[Material provided]:

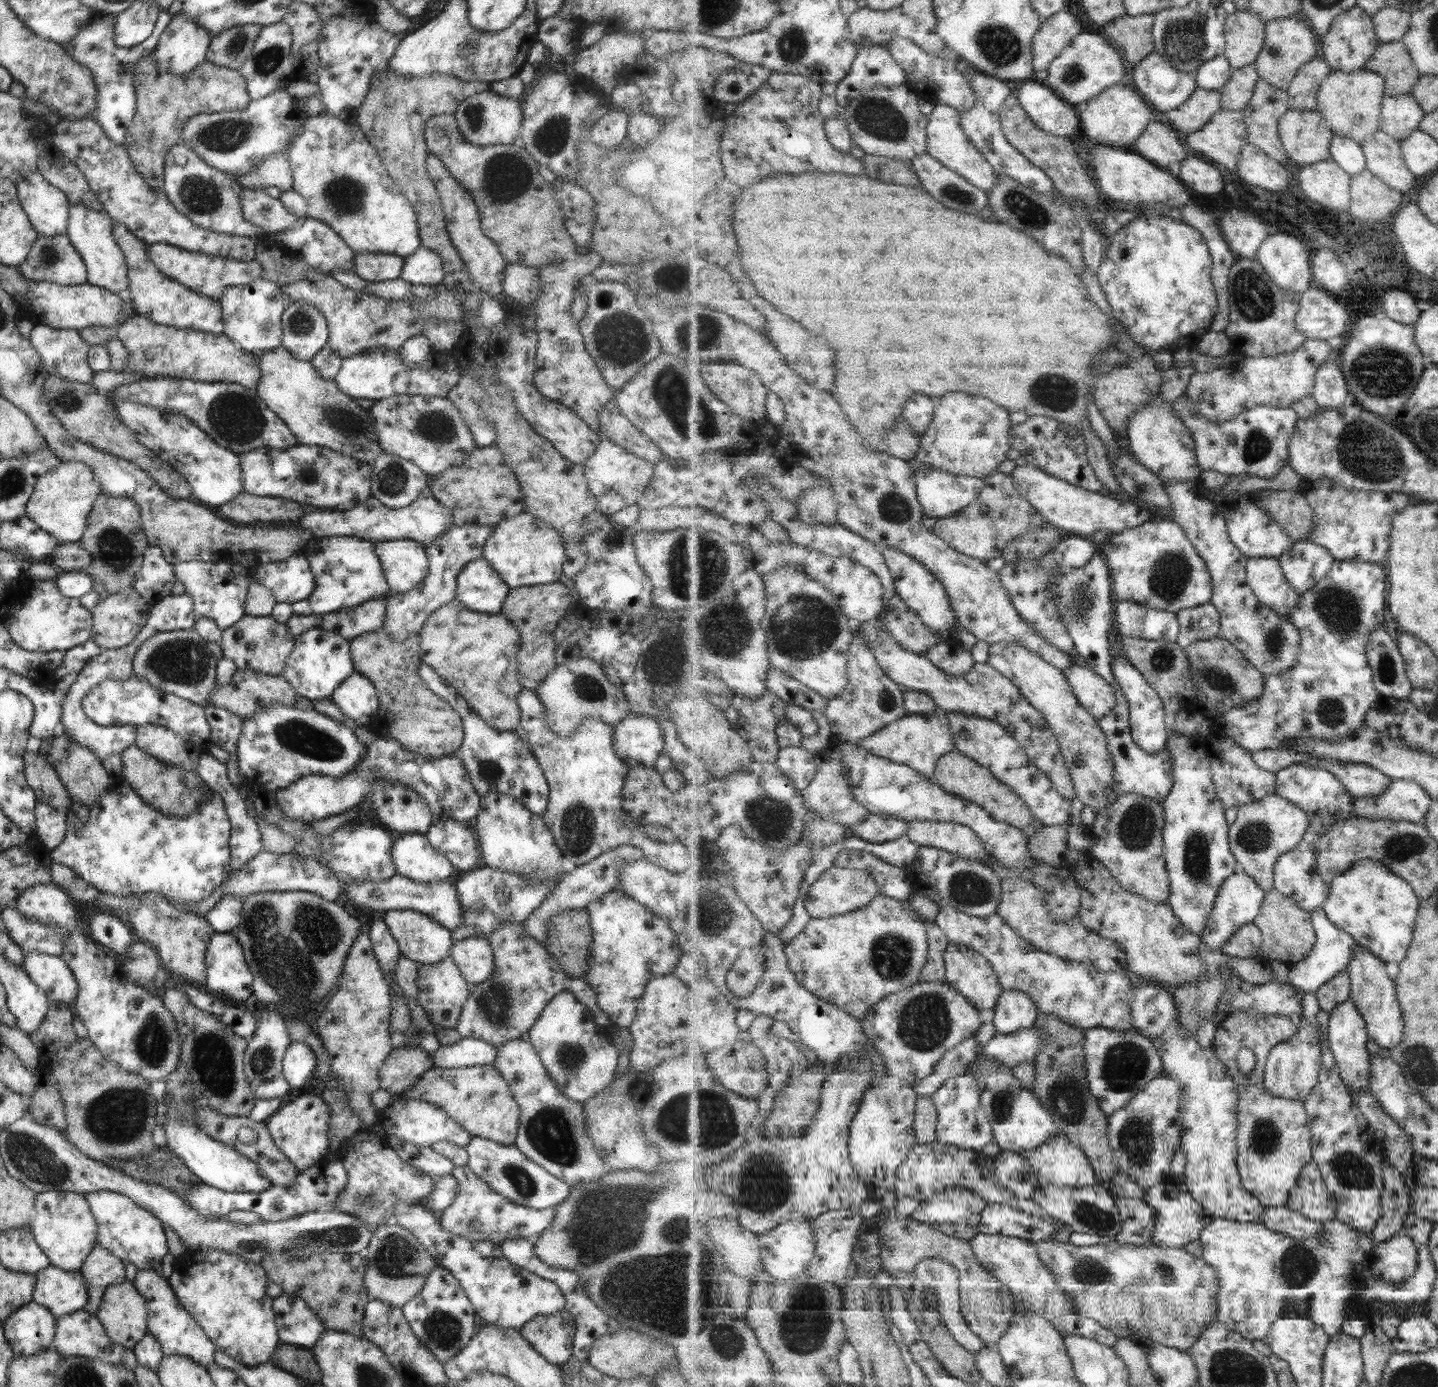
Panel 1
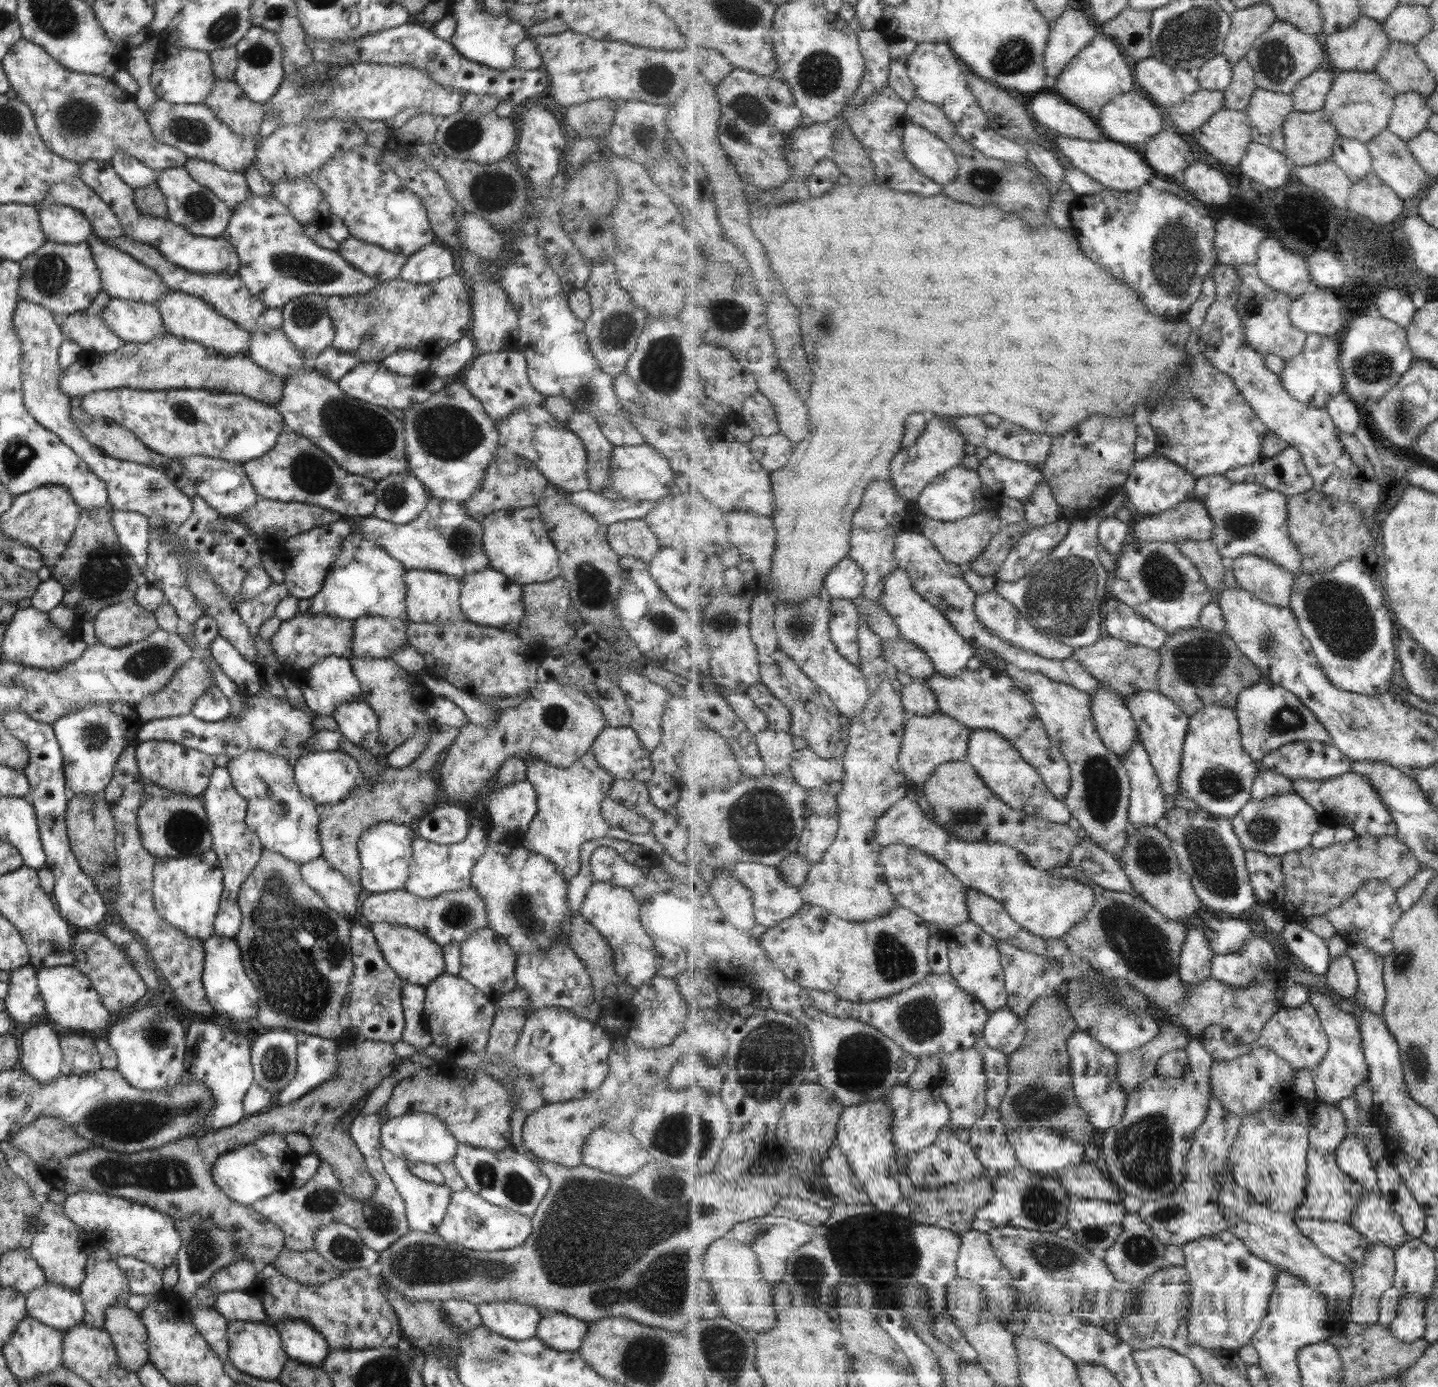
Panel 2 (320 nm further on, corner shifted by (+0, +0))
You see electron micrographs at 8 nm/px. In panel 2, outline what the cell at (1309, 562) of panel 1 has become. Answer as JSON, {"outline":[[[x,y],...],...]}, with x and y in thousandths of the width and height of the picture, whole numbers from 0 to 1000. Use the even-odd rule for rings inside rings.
{"outline":[[[841,342],[832,345],[830,359],[838,363],[846,378],[842,389],[852,404],[872,400],[904,414],[908,402],[897,387],[894,356],[873,348],[858,348],[852,342]]]}

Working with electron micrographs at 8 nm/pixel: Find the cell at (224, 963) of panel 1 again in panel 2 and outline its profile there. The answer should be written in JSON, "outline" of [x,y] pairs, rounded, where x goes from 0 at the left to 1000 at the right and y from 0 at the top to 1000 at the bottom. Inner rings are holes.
{"outline":[[[148,673],[140,678],[142,691],[140,708],[145,723],[151,730],[151,735],[156,734],[161,738],[170,737],[179,730],[179,715],[169,698],[165,680],[160,676]]]}

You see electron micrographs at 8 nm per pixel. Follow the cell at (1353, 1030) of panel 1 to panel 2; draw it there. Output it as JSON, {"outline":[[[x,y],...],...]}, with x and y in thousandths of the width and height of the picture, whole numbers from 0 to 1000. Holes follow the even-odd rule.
{"outline":[[[933,689],[925,692],[922,701],[924,712],[930,719],[942,720],[945,712],[945,702],[938,689]]]}

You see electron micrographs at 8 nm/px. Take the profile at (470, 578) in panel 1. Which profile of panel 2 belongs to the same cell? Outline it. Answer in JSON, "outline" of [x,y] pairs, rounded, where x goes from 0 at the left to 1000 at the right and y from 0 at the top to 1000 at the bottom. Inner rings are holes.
{"outline":[[[339,409],[333,412],[328,412],[321,418],[318,435],[320,441],[326,448],[347,454],[359,454],[364,443],[363,422],[358,421],[348,412]]]}

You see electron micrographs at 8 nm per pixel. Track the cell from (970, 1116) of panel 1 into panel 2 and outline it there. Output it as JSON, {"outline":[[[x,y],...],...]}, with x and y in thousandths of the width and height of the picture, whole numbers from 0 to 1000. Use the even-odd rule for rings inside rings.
{"outline":[[[631,782],[620,784],[615,789],[618,796],[621,800],[620,815],[623,826],[623,836],[630,838],[633,833],[642,828],[647,827],[652,821],[652,816],[661,812],[661,799],[654,790],[654,784],[647,786],[634,785]]]}

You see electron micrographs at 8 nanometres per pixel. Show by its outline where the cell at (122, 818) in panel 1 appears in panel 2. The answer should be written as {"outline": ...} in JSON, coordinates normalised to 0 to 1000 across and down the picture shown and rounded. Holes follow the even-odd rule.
{"outline":[[[147,613],[139,614],[136,617],[108,619],[106,629],[106,651],[108,658],[113,665],[124,669],[131,676],[138,676],[142,678],[148,672],[148,665],[152,657],[152,649],[154,645],[154,629],[150,616]]]}

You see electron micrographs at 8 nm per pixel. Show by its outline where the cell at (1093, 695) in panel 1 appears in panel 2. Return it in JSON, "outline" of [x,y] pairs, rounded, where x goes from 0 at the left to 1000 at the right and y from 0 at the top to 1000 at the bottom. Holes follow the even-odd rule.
{"outline":[[[766,494],[759,503],[761,518],[767,535],[770,540],[782,547],[791,533],[791,523],[789,514],[777,501],[777,499]]]}

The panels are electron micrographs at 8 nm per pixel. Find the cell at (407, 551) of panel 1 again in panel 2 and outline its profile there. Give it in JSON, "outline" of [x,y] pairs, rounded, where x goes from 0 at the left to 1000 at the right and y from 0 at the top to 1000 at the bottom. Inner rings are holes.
{"outline":[[[282,411],[280,415],[282,422],[282,435],[284,448],[288,449],[313,450],[323,446],[318,435],[321,420],[318,417],[299,411]]]}

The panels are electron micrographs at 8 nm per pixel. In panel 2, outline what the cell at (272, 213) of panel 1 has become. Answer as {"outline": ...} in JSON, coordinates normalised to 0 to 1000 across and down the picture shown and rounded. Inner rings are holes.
{"outline":[[[131,113],[127,120],[137,133],[145,136],[158,150],[173,140],[170,123],[161,124],[143,115]]]}

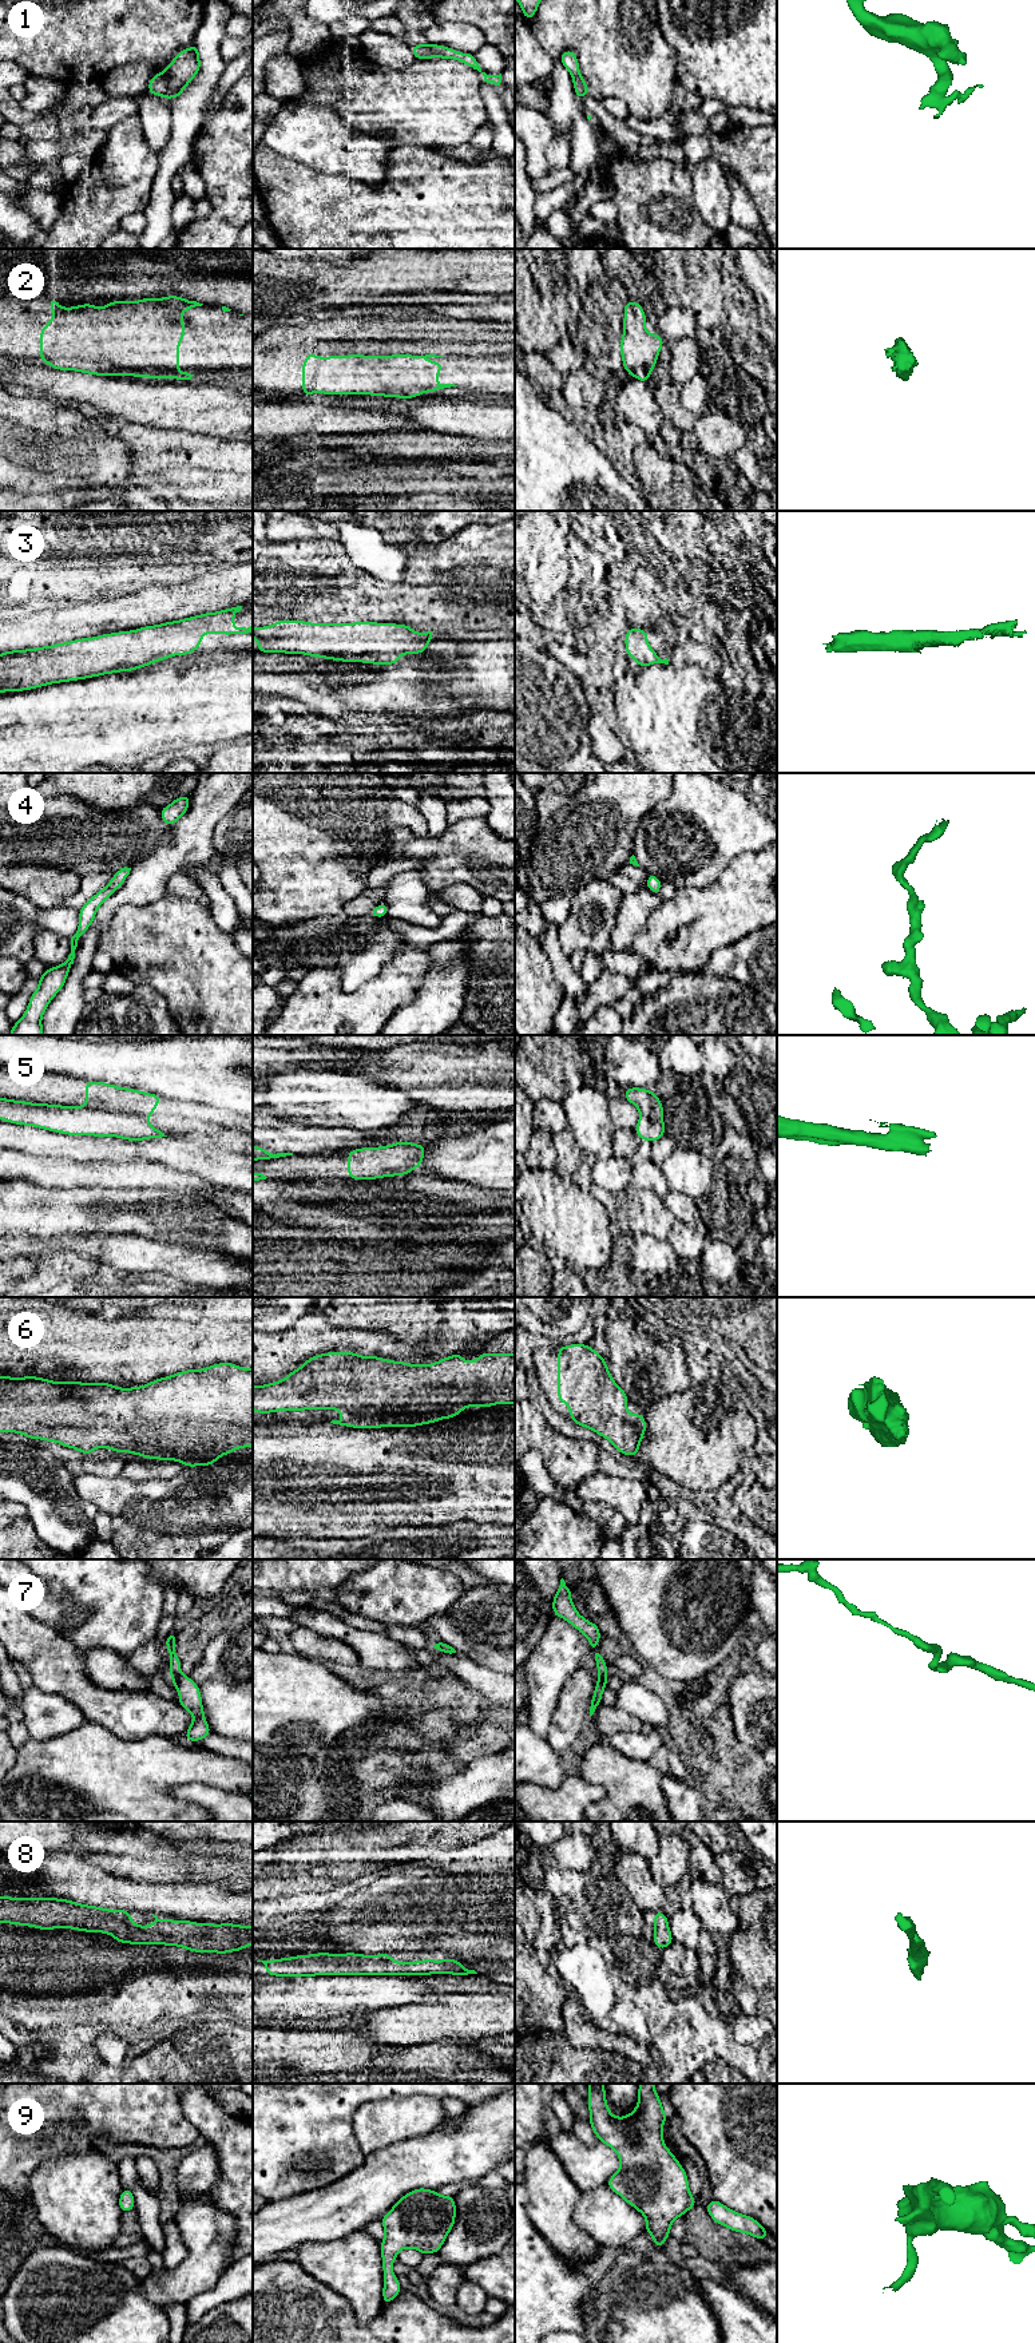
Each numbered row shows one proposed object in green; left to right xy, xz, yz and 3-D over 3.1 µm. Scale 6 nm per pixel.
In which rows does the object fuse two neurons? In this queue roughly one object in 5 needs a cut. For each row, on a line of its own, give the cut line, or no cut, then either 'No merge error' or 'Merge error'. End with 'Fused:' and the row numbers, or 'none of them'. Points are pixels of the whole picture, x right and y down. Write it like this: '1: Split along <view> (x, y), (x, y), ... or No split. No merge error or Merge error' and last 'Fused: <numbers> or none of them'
1: No split. No merge error
2: No split. No merge error
3: No split. No merge error
4: No split. No merge error
5: Split along xy (131, 1089), (129, 1103), (134, 1114), (126, 1120), (118, 1137). Merge error
6: No split. No merge error
7: No split. No merge error
8: No split. No merge error
9: No split. No merge error
Fused: 5

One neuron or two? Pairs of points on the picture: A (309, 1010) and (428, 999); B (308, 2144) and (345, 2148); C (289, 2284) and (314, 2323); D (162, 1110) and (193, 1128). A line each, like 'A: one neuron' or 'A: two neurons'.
A: two neurons
B: one neuron
C: one neuron
D: two neurons

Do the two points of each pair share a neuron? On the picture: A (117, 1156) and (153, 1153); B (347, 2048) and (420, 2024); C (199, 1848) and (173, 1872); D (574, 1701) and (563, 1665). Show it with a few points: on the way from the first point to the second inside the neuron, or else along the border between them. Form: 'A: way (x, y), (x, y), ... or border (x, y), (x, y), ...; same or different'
A: border (137, 1142), (138, 1152), (143, 1157), (169, 1168); different
B: border (351, 2030), (380, 2042), (393, 2042), (401, 2046); different
C: way (225, 1850), (234, 1866), (223, 1876), (198, 1876); same
D: border (581, 1666), (564, 1684), (555, 1708); different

[Task statement]:
Once the pictures are set aside, output the whole listing exactly.

[Response to this task]:
Panel 1
Panel 2 (320 nm further on, corner shifted by (+0, +0))
You see electron micrographs at 8 nm/px. In panel 2, outline what the cell at (1309, 562) of panel 1 has become. Answer as JSON, {"outline":[[[x,y],...],...]}, with x and y in thousandths of the width and height of the picture, whole numbers from 0 to 1000. Use the even-odd rule for rings inside rings.
{"outline":[[[841,342],[832,345],[830,359],[838,363],[846,378],[842,389],[852,404],[872,400],[904,414],[908,402],[897,387],[894,356],[873,348],[858,348],[852,342]]]}

Working with electron micrographs at 8 nm/pixel: Find the cell at (224, 963) of panel 1 again in panel 2 and outline its profile there. The answer should be written in JSON, "outline" of [x,y] pairs, rounded, where x goes from 0 at the left to 1000 at the right and y from 0 at the top to 1000 at the bottom. Inner rings are holes.
{"outline":[[[148,673],[140,678],[142,691],[140,708],[145,723],[151,730],[151,735],[156,734],[161,738],[170,737],[179,730],[179,715],[169,698],[165,680],[160,676]]]}

You see electron micrographs at 8 nm per pixel. Follow the cell at (1353, 1030) of panel 1 to panel 2; draw it there. Output it as JSON, {"outline":[[[x,y],...],...]}, with x and y in thousandths of the width and height of the picture, whole numbers from 0 to 1000. Holes follow the even-odd rule.
{"outline":[[[933,689],[925,692],[922,701],[924,712],[930,719],[942,720],[945,712],[945,702],[938,689]]]}

You see electron micrographs at 8 nm/px. Take the profile at (470, 578) in panel 1. Which profile of panel 2 belongs to the same cell? Outline it. Answer in JSON, "outline" of [x,y] pairs, rounded, where x goes from 0 at the left to 1000 at the right and y from 0 at the top to 1000 at the bottom. Inner rings are holes.
{"outline":[[[339,409],[333,412],[328,412],[321,418],[318,435],[320,441],[326,448],[347,454],[359,454],[364,443],[363,422],[358,421],[348,412]]]}

You see electron micrographs at 8 nm per pixel. Track the cell from (970, 1116) of panel 1 into panel 2 and outline it there. Output it as JSON, {"outline":[[[x,y],...],...]}, with x and y in thousandths of the width and height of the picture, whole numbers from 0 to 1000. Use the even-odd rule for rings inside rings.
{"outline":[[[631,782],[620,784],[615,789],[618,796],[621,800],[620,815],[623,826],[623,836],[630,838],[633,833],[642,828],[647,827],[652,821],[652,816],[661,812],[661,799],[654,790],[654,784],[647,786],[634,785]]]}

You see electron micrographs at 8 nanometres per pixel. Show by its outline where the cell at (122, 818) in panel 1 appears in panel 2. The answer should be written as {"outline": ...} in JSON, coordinates normalised to 0 to 1000 across and down the picture shown and rounded. Holes follow the even-odd rule.
{"outline":[[[147,613],[139,614],[136,617],[108,619],[106,629],[106,651],[108,658],[113,665],[124,669],[131,676],[138,676],[142,678],[148,672],[148,665],[152,657],[152,649],[154,645],[154,629],[150,616]]]}

You see electron micrographs at 8 nm per pixel. Show by its outline where the cell at (1093, 695) in panel 1 appears in panel 2. Return it in JSON, "outline" of [x,y] pairs, rounded, where x goes from 0 at the left to 1000 at the right and y from 0 at the top to 1000 at the bottom. Holes follow the even-odd rule.
{"outline":[[[766,494],[759,503],[761,518],[767,535],[770,540],[782,547],[791,533],[791,523],[789,514],[777,501],[777,499]]]}

The panels are electron micrographs at 8 nm per pixel. Find the cell at (407, 551) of panel 1 again in panel 2 and outline its profile there. Give it in JSON, "outline" of [x,y] pairs, rounded, where x goes from 0 at the left to 1000 at the right and y from 0 at the top to 1000 at the bottom. Inner rings are holes.
{"outline":[[[282,411],[280,415],[282,422],[282,435],[284,448],[288,449],[313,450],[323,446],[318,435],[321,420],[318,417],[299,411]]]}

The panels are electron micrographs at 8 nm per pixel. In panel 2, outline what the cell at (272, 213) of panel 1 has become. Answer as {"outline": ...} in JSON, coordinates normalised to 0 to 1000 across and down the picture shown and rounded. Inner rings are holes.
{"outline":[[[131,113],[127,120],[137,133],[145,136],[158,150],[173,140],[170,123],[161,124],[143,115]]]}

Each numbered row shows one proposed object in green; left to right xy, xz, yz and 3-D over 3.1 µm. Scale 6 nm per pixel.
In which rows does the object fuse two neurons? In this queue roughly one object in 5 needs a cut. For each row, on a line of its own, give the cut line, or no cut, then either 'No merge error' or 'Merge error'. End with 'Fused:' and the row numbers, or 'none of them'. Points are pixels of the whole picture, x right and y down. Write it like this: '1: Split along <view> (x, y), (x, y), ... or No split. No merge error or Merge error' and last 'Fused: <numbers> or none of them'
1: No split. No merge error
2: No split. No merge error
3: No split. No merge error
4: No split. No merge error
5: Split along xy (131, 1089), (129, 1103), (134, 1114), (126, 1120), (118, 1137). Merge error
6: No split. No merge error
7: No split. No merge error
8: No split. No merge error
9: No split. No merge error
Fused: 5

One neuron or two? Pairs of points on the picture: A (309, 1010) and (428, 999); B (308, 2144) and (345, 2148); C (289, 2284) and (314, 2323); D (162, 1110) and (193, 1128). A line each, like 'A: one neuron' or 'A: two neurons'.
A: two neurons
B: one neuron
C: one neuron
D: two neurons

Do the two points of each pair share a neuron? On the picture: A (117, 1156) and (153, 1153); B (347, 2048) and (420, 2024); C (199, 1848) and (173, 1872); D (574, 1701) and (563, 1665). Show it with a few points: on the way from the first point to the second inside the neuron, or else along the border between them. Form: 'A: way (x, y), (x, y), ... or border (x, y), (x, y), ...; same or different'
A: border (137, 1142), (138, 1152), (143, 1157), (169, 1168); different
B: border (351, 2030), (380, 2042), (393, 2042), (401, 2046); different
C: way (225, 1850), (234, 1866), (223, 1876), (198, 1876); same
D: border (581, 1666), (564, 1684), (555, 1708); different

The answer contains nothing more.